=== The problem ===
Go through the entries below from the first line and transcribe each one exactly, ending with the line that contains "8 hours ago".

=== Material to process ===
-- -- --
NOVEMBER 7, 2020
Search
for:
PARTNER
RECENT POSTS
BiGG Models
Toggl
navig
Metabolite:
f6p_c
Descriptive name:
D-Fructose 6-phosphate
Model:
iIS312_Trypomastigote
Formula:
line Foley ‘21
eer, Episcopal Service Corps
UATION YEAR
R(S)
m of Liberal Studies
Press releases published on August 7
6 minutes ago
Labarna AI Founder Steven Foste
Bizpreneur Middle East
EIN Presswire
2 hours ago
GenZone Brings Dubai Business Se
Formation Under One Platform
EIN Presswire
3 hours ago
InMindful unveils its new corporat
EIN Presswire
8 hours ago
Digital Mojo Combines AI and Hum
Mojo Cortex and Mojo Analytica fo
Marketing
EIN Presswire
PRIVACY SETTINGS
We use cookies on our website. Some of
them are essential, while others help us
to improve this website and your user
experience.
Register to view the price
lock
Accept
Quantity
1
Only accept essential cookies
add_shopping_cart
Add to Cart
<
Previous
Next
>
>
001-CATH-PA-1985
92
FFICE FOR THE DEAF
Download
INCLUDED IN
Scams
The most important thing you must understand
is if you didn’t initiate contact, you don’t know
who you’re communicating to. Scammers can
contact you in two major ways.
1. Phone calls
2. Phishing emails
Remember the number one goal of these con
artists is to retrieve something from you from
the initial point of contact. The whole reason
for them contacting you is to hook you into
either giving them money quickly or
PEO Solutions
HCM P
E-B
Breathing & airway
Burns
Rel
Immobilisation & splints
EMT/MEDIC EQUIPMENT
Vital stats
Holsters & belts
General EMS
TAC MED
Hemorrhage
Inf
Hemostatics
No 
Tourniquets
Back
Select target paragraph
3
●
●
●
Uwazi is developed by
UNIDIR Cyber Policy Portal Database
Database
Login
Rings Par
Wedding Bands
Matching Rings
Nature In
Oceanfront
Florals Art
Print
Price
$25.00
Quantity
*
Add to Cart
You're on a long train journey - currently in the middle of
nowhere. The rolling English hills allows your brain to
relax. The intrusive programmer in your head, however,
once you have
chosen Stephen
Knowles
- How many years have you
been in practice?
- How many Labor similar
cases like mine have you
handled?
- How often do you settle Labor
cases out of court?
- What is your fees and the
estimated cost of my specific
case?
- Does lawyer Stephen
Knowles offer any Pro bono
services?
-- -- --
=== Response ===
NOVEMBER 7, 2020
Search
for:
PARTNER
RECENT POSTS
BiGG Models
Toggl
navig
Metabolite:
f6p_c
Descriptive name:
D-Fructose 6-phosphate
Model:
iIS312_Trypomastigote
Formula:
line Foley ‘21
eer, Episcopal Service Corps
UATION YEAR
R(S)
m of Liberal Studies
Press releases published on August 7
6 minutes ago
Labarna AI Founder Steven Foste
Bizpreneur Middle East
EIN Presswire
2 hours ago
GenZone Brings Dubai Business Se
Formation Under One Platform
EIN Presswire
3 hours ago
InMindful unveils its new corporat
EIN Presswire
8 hours ago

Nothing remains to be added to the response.